Speaking here at the ACR/ARHP Annual Scientific Meeting, Dr. Kastner said the systemic inflammatory diseases are characterized by episodes of seemingly unprovoked infection and the absence of high-titer autoantibodies or antigen-specific autoreactive T cells. The Mendelian autoinflammatory diseases “turn out to be inborn errors of the innate immune system,” Dr. Kastner said during the ACR’s basic research conference on the genetics of rheumatic diseases.
“The challenges that face us in the next several years will be further elucidation of the Mendelian autoinflammatory diseases, looking for a few genes and elucidating the susceptibility they confer on increased risk,” he said.
Dr. Kastner’s laboratory played a key role in the discovery of the gene for familial Mediterranean fever (FMF), one of the most common of the periodic fever syndromes. The variation in this gene is indicative of “ancient ancestral mutations,” he noted. An autosomal recessive disorder, FMF is marked by fever lasting about three days, abdominal pain, and elevation in peripheral white blood cell count. Fluid from the inflamed joints can exhibit leukocytosis with a predominance of neutrophils.
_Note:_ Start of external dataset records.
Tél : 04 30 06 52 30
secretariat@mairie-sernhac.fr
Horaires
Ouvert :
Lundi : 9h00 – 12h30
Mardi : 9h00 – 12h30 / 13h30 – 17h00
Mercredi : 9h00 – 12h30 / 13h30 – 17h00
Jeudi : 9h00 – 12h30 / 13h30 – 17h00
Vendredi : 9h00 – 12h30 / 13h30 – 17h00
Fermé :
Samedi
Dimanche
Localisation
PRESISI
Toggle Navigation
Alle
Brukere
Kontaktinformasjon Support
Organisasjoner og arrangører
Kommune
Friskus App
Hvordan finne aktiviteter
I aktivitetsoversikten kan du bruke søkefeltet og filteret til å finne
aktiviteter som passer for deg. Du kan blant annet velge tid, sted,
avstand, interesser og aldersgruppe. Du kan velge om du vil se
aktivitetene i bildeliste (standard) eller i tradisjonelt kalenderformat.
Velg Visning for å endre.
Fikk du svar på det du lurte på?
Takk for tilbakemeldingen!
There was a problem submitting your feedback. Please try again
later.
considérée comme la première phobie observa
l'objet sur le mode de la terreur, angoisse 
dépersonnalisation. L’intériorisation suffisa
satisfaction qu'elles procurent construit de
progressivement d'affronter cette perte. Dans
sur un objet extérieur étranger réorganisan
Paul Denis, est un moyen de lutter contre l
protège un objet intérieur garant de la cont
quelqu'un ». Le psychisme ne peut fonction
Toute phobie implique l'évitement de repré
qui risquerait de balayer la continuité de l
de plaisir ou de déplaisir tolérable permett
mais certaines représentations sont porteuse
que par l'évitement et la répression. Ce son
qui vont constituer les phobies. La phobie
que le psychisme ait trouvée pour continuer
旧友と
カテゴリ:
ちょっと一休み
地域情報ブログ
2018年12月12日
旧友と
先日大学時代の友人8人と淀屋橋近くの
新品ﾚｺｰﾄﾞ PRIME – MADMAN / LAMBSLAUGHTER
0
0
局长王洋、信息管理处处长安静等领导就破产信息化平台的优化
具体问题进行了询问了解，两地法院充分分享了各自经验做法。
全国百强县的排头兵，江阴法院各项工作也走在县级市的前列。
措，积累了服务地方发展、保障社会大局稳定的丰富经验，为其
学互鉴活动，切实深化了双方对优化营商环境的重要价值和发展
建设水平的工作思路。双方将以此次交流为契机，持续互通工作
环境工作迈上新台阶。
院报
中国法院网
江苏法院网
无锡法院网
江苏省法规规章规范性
Dr. Kastner listed several challenges facing researchers in the field of autoinflammatory diseases: elucidating the immunobiology, adopting a pathophysiological rather than clinical classification of the diseases, developing animal models, and moving forward with development of targeted therapy.
TRAPS: Mutations in TNFR1
Richard M. Siegel, MD, PhD, principal investigator in the Autoimmunity Branch at NIAMS, outlined what is known about TRAPS, or tumor necrosis factor receptor–associated periodic syndrome, an autoinflammatory disease classified as one of the hereditary periodic fever syndromes. TRAPS is “a quite rare … Mendelian disease, one of nature’s experiments,” with dominant mutations in TNF receptor 1 (TNFR1), Dr. Siegel said.
Like other autoinflammatory diseases, TRAPS manifests as periodic episodes of fever, abdominal pain, conjunctivitis, and a migratory rash. Some flare-ups can extend beyond five days, and little is known about what triggers the flare-ups. Initially called familial Hibernian fever, TRAPS can present in infancy and even into adulthood and is not accompanied by any viral or bacterial infection. Amyloidosis can be a life-threatening complication, Dr. Siegel said.